Carlos caminaba al lado de Esteban en un estado casi de shock, en silencio, con la cabeza gacha. No le importaba que algún transeúnte le rozara el codo de vez en cuando. Ni siquiera veía la hilera de altas palmeras de frondosa copa por las que pasaban. Los ruidos que salían de los bares y restaurantes, la espesa mezcla de olores en el aire… todo le pasaba desapercibido. El aroma a carne recién asada, aceite reutilizado y tabaco aromático se cernía sobre el barrio como una niebla densa. En su mente, Ted no dejaba de aparecer, una y otra vez, cada vez con un peinado, una barba o un bigote distinto.

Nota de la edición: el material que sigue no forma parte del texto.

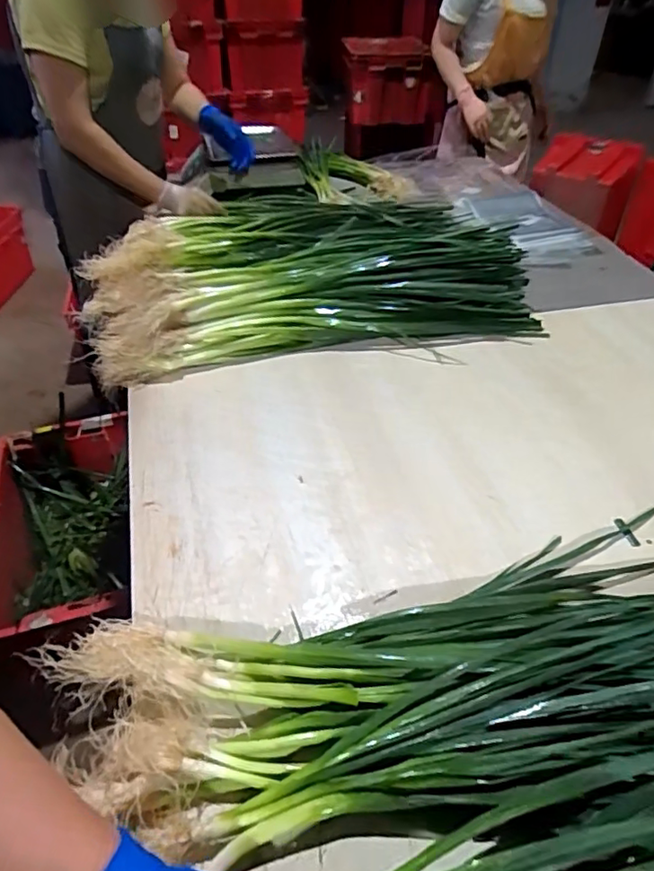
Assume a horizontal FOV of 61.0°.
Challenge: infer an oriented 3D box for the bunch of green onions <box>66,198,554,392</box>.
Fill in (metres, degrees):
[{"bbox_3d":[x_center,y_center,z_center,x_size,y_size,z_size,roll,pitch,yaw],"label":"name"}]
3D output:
[{"bbox_3d":[-0.046,-0.323,1.062,0.816,0.111,0.524,-9,42,-8],"label":"bunch of green onions"}]

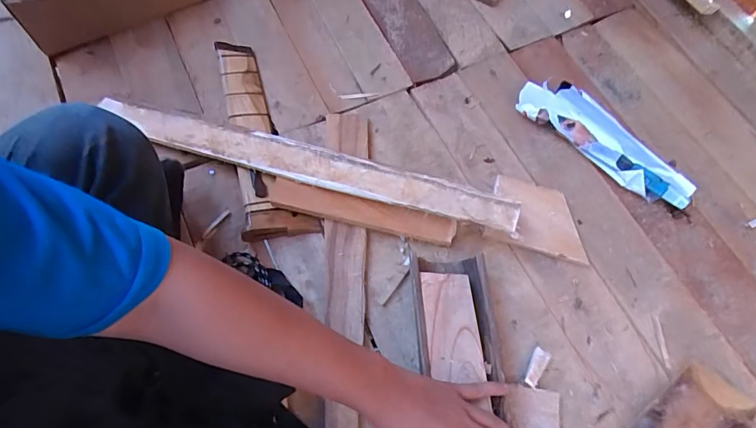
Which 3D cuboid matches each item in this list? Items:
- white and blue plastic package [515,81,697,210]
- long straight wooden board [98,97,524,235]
[{"bbox_3d":[0.323,-0.105,0.637,0.270,0.051,0.085,37,69,14],"label":"white and blue plastic package"},{"bbox_3d":[-0.112,-0.072,0.583,0.583,0.016,0.050,15,60,11],"label":"long straight wooden board"}]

En cuanto sus pies tocaron el agua fresca y pedregosa, soltó un largo suspiro. Había nacido en aquella isla. El océano lo era todo para él. Su refugio: su color, su olor, su textura, su sonido, su caricia aterciopelada. No le molestaba que las olas le empaparan los pantalones hasta las rodillas.

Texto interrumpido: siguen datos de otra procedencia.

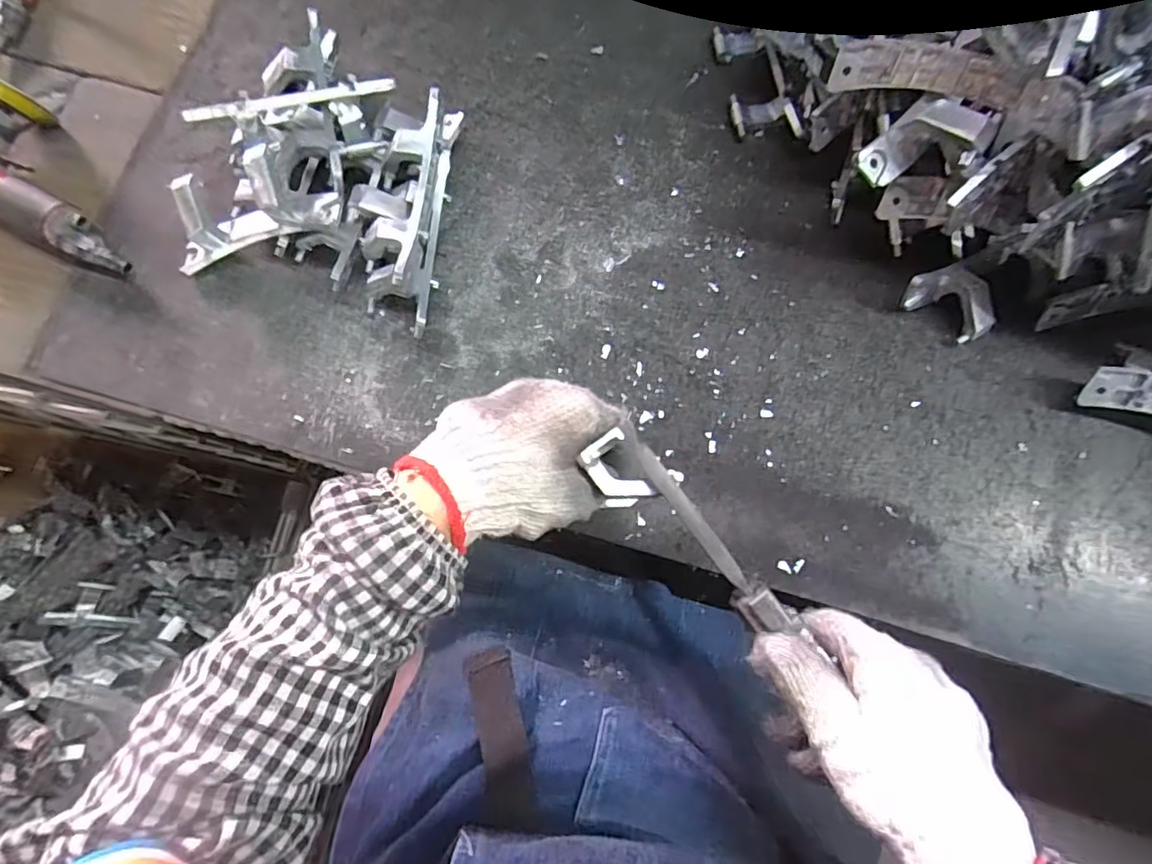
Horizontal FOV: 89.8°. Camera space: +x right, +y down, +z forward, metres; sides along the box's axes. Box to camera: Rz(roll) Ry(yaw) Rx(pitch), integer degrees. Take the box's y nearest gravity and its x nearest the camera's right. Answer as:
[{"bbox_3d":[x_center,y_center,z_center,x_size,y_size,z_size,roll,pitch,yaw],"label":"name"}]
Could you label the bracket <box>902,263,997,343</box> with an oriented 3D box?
[{"bbox_3d":[0.283,-0.095,0.438,0.049,0.028,0.059,-30,80,-6],"label":"bracket"}]

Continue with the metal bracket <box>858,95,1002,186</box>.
[{"bbox_3d":[0.227,-0.189,0.375,0.075,0.024,0.044,-15,76,31],"label":"metal bracket"}]

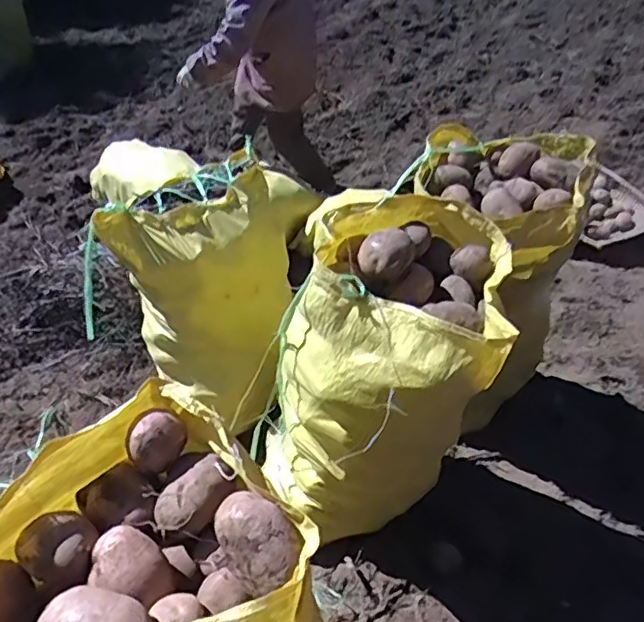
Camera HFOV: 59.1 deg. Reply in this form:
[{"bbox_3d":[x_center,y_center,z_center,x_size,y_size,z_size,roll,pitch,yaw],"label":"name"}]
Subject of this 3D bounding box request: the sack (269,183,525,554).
[{"bbox_3d":[0.113,0.125,1.064,0.332,0.585,0.385,14,46,10],"label":"sack"}]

—Esteban —dijo con voz cansada, cuando se sintió lo bastante sereno como para volver a alterarse.
—Te escucho, amigo —respondió Esteban, posando con suavidad una mano en su hombro.
—Necesito saber si lo que dijiste sobre Ted es cierto. Y si lo es… ¿por qué no me lo habías contado hasta ahora?
—Simplemente, no estaba seguro —se disculpó Esteban—. Pensé que era solo un parecido. Me topé con aquella vieja portada hace apenas unos días —explicó—. Pero en esa foto… es Ted, sin lugar a dudas. Solo que… —se le quebró un poco la voz— en nuestra última reunión no tuvimos ocasión de hablar de ello…
—Lo siento, tío. Esos dos gilipollas casi nos matan. Y todo por su puta irresponsabilidad.
—¿Cómo puedes estar tan seguro de que fueron ellos?
—Vi al capullo de Noud —murmuró—. Ese imbécil inútil ni siquiera tuvo la decencia de esperar medio día para subirse a un jodido avión… después de que nosotros ya hubiéramos salido del país.
—No entiendo cómo consiguen escabullirse una y otra vez. No hemos logrado sacar nada en claro sobre ellos, salvo que lo graban todo y a todos. Incluso a la pareja eslovaca. No sé… tengo la sensación de que Ted es el nexo.
—¿Pero qué coño tiene que ver Ted con nosotros? —estalló Carlos.
—No sé… ¿igual porque no dejas de estar encima de él?
—Solo quiero saber quién es ese tío realmente. Y por qué se ha mudado justo al mismo edificio que yo.
—Te lo diré: está huyendo. De alguien o de algo. Y ha sido pura casualidad que haya acabado viviendo donde tú.
—¿Crees que Noud y Berard trabajan para ese alguien?
—No lo creo. Si fuera así, Ted ya estaría muerto. O en rehabilitación, con medio cuerpo escayolado.
—Eso solo complica más entender cuál es su papel. Dónde encajan en toda esta red de mierda.
—Son una especie de agentes.
—Venga ya —bufó Carlos.
—Les estás subestimando. Después de lo que hicieron… Hace apenas unos días, te despertaste en Bangkok.
El anciano canario bajó la cabeza y murmuró en tono pensativo. Observó cómo el agua se abría a la altura de sus espinillas, haciendo ondear el vello de sus piernas. Cómo espumeaba un segundo por la fricción antes de volver a calmarse.
—¿Qué crees que deberíamos hacer?
—¿Sinceramente?
—Siempre.
—Deberíamos centrarnos más en el trabajo de investigación de verdad… y un poco menos en analizar el comportamiento de tus vecinos.